The principle of recent change

Recently, I’ve been writing about hypothesis generators – techniques you can use to generate problem-solving ideas if you get stuck.

The next hypothesis generator is the principle of recent change. You can use this one if you are looking at system that worked at one time, but is not working now. The principle of recent change states that the most likely reason that a system has stopped working is that something has changed. So, you can generate hypotheses to test by identifying recent changes.

If you are developing software, you frequently see a problem appear between one build and another. Since you are almost certainly using a source code control system, you can find a list of recent code changes by looking at the change history in the source tree. You can base your hypotheses on which files have been updated between builds.

Something similar applies if the team administering a deployed system uses a change management process. For a managed system, a change request is created for each system change. So, you can identify recent changes by getting a list of change requests.
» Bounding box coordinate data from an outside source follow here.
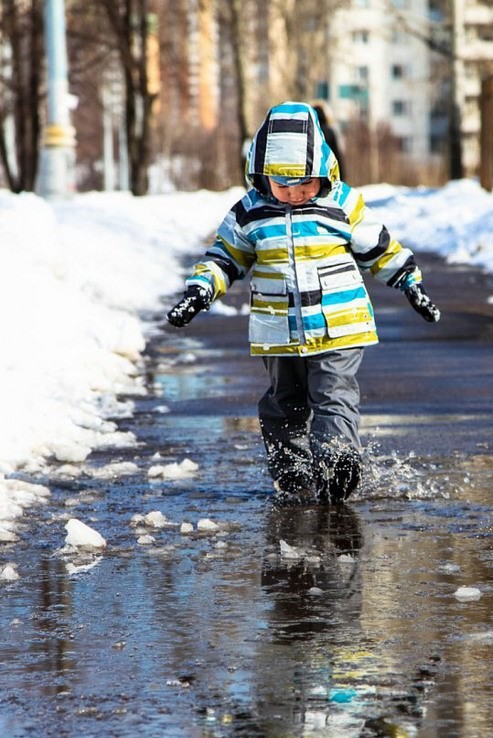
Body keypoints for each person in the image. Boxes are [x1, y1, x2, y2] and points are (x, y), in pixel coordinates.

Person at [166, 101, 440, 504]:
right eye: (283, 187)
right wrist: (200, 289)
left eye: (305, 186)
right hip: (278, 332)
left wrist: (409, 281)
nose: (294, 195)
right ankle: (292, 472)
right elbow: (225, 257)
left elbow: (379, 248)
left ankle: (337, 460)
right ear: (261, 176)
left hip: (339, 324)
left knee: (333, 393)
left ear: (325, 171)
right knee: (283, 404)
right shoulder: (249, 214)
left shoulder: (342, 205)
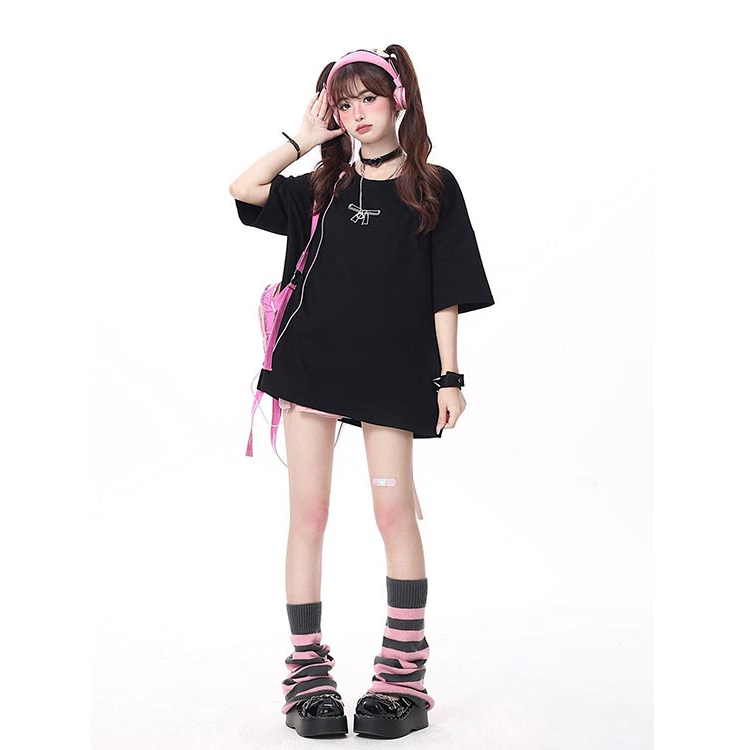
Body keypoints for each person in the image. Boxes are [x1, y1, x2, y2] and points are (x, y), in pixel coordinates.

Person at [229, 45, 494, 739]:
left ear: (397, 99)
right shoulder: (322, 188)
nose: (356, 114)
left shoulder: (432, 187)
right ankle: (307, 678)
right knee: (309, 516)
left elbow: (445, 292)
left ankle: (402, 679)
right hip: (311, 370)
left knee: (393, 514)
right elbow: (244, 187)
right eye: (343, 104)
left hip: (392, 375)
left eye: (367, 98)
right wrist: (303, 137)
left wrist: (450, 377)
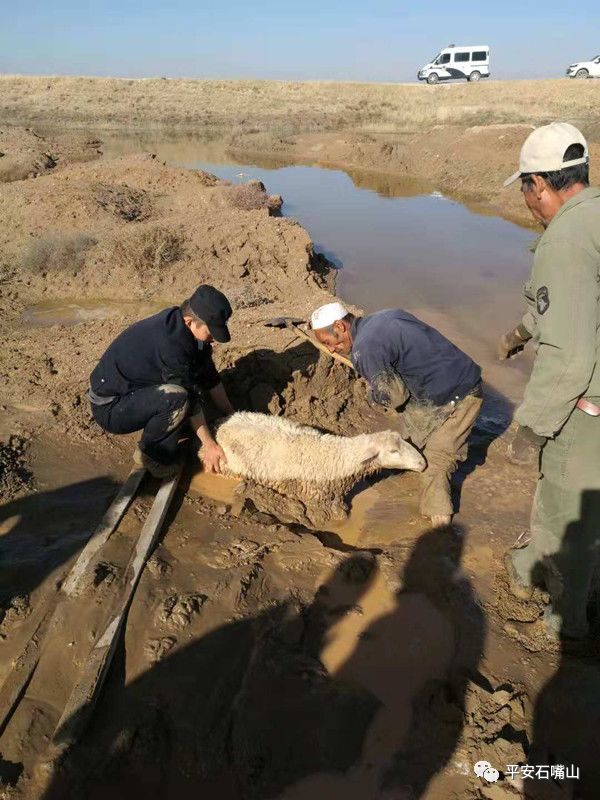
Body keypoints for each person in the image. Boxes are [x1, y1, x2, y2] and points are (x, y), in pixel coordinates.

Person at [499, 122, 600, 640]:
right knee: (562, 501)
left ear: (541, 184)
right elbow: (574, 305)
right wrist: (522, 330)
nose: (526, 200)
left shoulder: (564, 241)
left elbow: (569, 356)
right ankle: (524, 569)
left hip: (588, 411)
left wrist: (530, 429)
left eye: (524, 187)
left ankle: (567, 628)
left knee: (571, 521)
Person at [311, 302, 482, 527]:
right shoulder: (383, 317)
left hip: (458, 396)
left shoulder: (366, 347)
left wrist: (374, 394)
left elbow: (395, 396)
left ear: (340, 327)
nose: (331, 350)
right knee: (411, 438)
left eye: (328, 343)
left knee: (436, 461)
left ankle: (440, 532)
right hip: (459, 374)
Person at [88, 284, 234, 479]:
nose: (214, 340)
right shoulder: (172, 344)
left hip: (134, 391)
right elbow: (187, 397)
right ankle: (152, 456)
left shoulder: (184, 327)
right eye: (210, 333)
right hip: (111, 408)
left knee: (190, 388)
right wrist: (210, 446)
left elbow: (210, 377)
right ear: (190, 321)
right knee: (179, 399)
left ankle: (163, 429)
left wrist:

There is overhead associated with a change management process, so not all systems are formally managed. For unmanaged systems, it can be harder to identify recent changes – you’ll need to ask the system administrators. You may need to jog their memories by asking:

Has any part of the system been upgraded recently?
Has there been any change in the configuration parameters of the system?
Has the deployment architecture changed? Have any new components or integrations been activated? Has anything been retired?
If the system is hosted on a virtualization infrastructure, has the virtualization infrastructure changed?
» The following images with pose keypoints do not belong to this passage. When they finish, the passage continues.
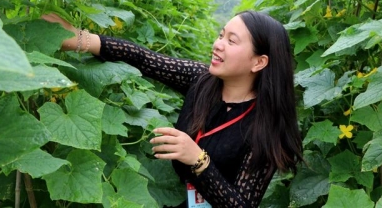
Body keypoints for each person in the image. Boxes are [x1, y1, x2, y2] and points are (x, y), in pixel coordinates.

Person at [42, 11, 303, 207]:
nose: (218, 44)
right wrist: (79, 39)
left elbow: (241, 205)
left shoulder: (266, 127)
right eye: (220, 35)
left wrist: (198, 160)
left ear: (259, 62)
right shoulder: (201, 81)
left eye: (232, 41)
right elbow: (143, 59)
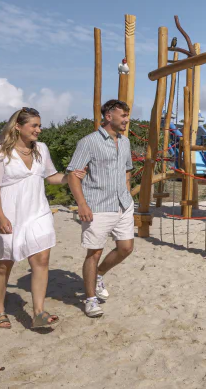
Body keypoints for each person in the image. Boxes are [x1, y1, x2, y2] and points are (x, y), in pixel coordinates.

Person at [0, 107, 84, 330]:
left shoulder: (42, 149)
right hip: (8, 213)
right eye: (34, 125)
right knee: (3, 265)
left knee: (41, 260)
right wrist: (0, 216)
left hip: (37, 211)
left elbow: (51, 177)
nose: (39, 130)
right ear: (18, 127)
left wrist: (70, 177)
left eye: (40, 125)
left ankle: (38, 312)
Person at [67, 100, 135, 318]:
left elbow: (127, 170)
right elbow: (72, 175)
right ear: (108, 116)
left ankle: (98, 275)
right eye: (122, 115)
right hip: (97, 205)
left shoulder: (125, 142)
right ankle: (90, 300)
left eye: (127, 115)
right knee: (94, 252)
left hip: (123, 204)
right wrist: (82, 204)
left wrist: (127, 192)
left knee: (126, 248)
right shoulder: (88, 142)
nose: (126, 119)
For a complex system deployed in a large organization, there are likely to be multiple levels of administration, so you won’t get a complete picture of recent changes by talking to just one person. Different IT teams are often responsible for the applications, the database servers, the virtualization infrastructure, and the network. If you don’t get any traction with one team, move on to another.

So far I’ve been focused on direct changes to the system – the things that a system administrator might do. And that’s a good place to start. But there is another potential source of change: the users of the system. As time passes, a system changes as people use it, and people change how they use a system. You can ask another set of questions to identify these sorts of changes:

Has the system load changed significantly? Have new users been onboarded?
Has the usage pattern changed? Are users taking advantage of new features? Have they changed the way that they work?
Has the amount of data in the system changed? Have there been migrations or large imports?
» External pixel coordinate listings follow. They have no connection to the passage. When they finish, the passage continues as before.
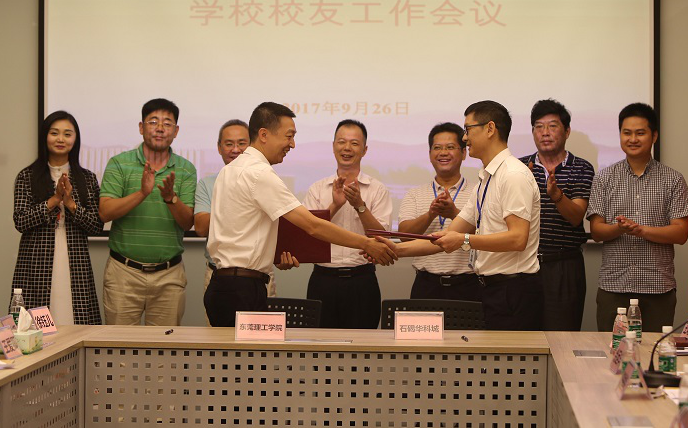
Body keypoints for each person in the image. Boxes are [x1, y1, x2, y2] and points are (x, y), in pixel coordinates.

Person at [204, 103, 397, 327]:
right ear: (264, 135)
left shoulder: (229, 170)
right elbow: (312, 225)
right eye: (289, 136)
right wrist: (366, 243)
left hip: (224, 284)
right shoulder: (259, 173)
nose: (292, 144)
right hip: (242, 289)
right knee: (247, 351)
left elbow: (244, 230)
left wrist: (276, 255)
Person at [376, 101, 542, 331]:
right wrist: (396, 249)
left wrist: (465, 240)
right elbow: (448, 235)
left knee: (508, 355)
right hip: (492, 289)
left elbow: (517, 238)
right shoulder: (486, 181)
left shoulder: (513, 175)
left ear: (490, 129)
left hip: (513, 290)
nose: (465, 138)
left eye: (468, 129)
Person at [587, 102, 688, 332]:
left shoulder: (673, 179)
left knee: (655, 351)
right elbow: (596, 231)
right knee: (611, 350)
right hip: (614, 286)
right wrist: (620, 229)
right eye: (627, 133)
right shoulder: (604, 178)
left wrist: (641, 230)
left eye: (640, 133)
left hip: (658, 287)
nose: (633, 139)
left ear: (654, 136)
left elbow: (681, 233)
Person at [99, 98, 197, 326]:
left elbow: (187, 223)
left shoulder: (186, 169)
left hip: (169, 275)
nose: (160, 128)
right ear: (141, 128)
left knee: (164, 347)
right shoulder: (119, 164)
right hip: (124, 272)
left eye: (167, 123)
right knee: (119, 346)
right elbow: (105, 212)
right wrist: (142, 193)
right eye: (153, 122)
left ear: (176, 131)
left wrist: (171, 199)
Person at [11, 111, 103, 325]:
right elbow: (21, 221)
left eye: (67, 134)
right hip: (35, 261)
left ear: (75, 140)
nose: (61, 139)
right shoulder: (27, 176)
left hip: (75, 260)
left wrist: (70, 204)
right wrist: (53, 200)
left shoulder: (87, 178)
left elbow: (96, 226)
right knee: (35, 328)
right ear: (45, 136)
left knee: (76, 320)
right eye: (54, 133)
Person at [304, 119, 393, 329]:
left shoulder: (377, 189)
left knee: (363, 345)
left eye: (354, 143)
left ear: (364, 150)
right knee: (321, 346)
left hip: (361, 280)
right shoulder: (317, 189)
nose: (347, 148)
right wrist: (335, 205)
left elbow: (382, 238)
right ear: (333, 146)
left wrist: (360, 205)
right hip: (323, 280)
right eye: (342, 142)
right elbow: (308, 234)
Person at [519, 99, 594, 331]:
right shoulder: (519, 168)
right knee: (523, 336)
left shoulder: (581, 168)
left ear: (567, 131)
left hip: (563, 265)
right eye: (539, 127)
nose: (545, 133)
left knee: (562, 338)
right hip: (523, 264)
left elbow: (576, 217)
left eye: (552, 126)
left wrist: (557, 196)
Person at [194, 120, 277, 325]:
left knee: (262, 340)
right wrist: (238, 208)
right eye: (229, 144)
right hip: (218, 274)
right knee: (217, 342)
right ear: (219, 147)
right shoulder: (208, 183)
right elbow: (201, 227)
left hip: (258, 276)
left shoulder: (263, 178)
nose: (236, 149)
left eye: (242, 143)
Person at [398, 122, 481, 301]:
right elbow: (404, 236)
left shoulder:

These questions are often beyond the scope of the system administrators. In a large organization, you’d need to find the business owners – the people who understand how the application is being used to deliver business value.

If an IT team has invested in a monitoring infrastructure, you can get data on usage patterns than you can analyze to see what’s changed. Tools like DynaTrace or New Relic can collect data from your application and display it in dashboards. You can generate alerts if key metrics exceed a threshold. Usage metrics from monitoring tools can be invaluable if the business owners are not completely familiar with what the user population is doing.

If you can combine a change management process with a monitoring tool, you’ll be able to easily identify recent changes. And those recent changes are the prime suspects in your troublehacking investigations!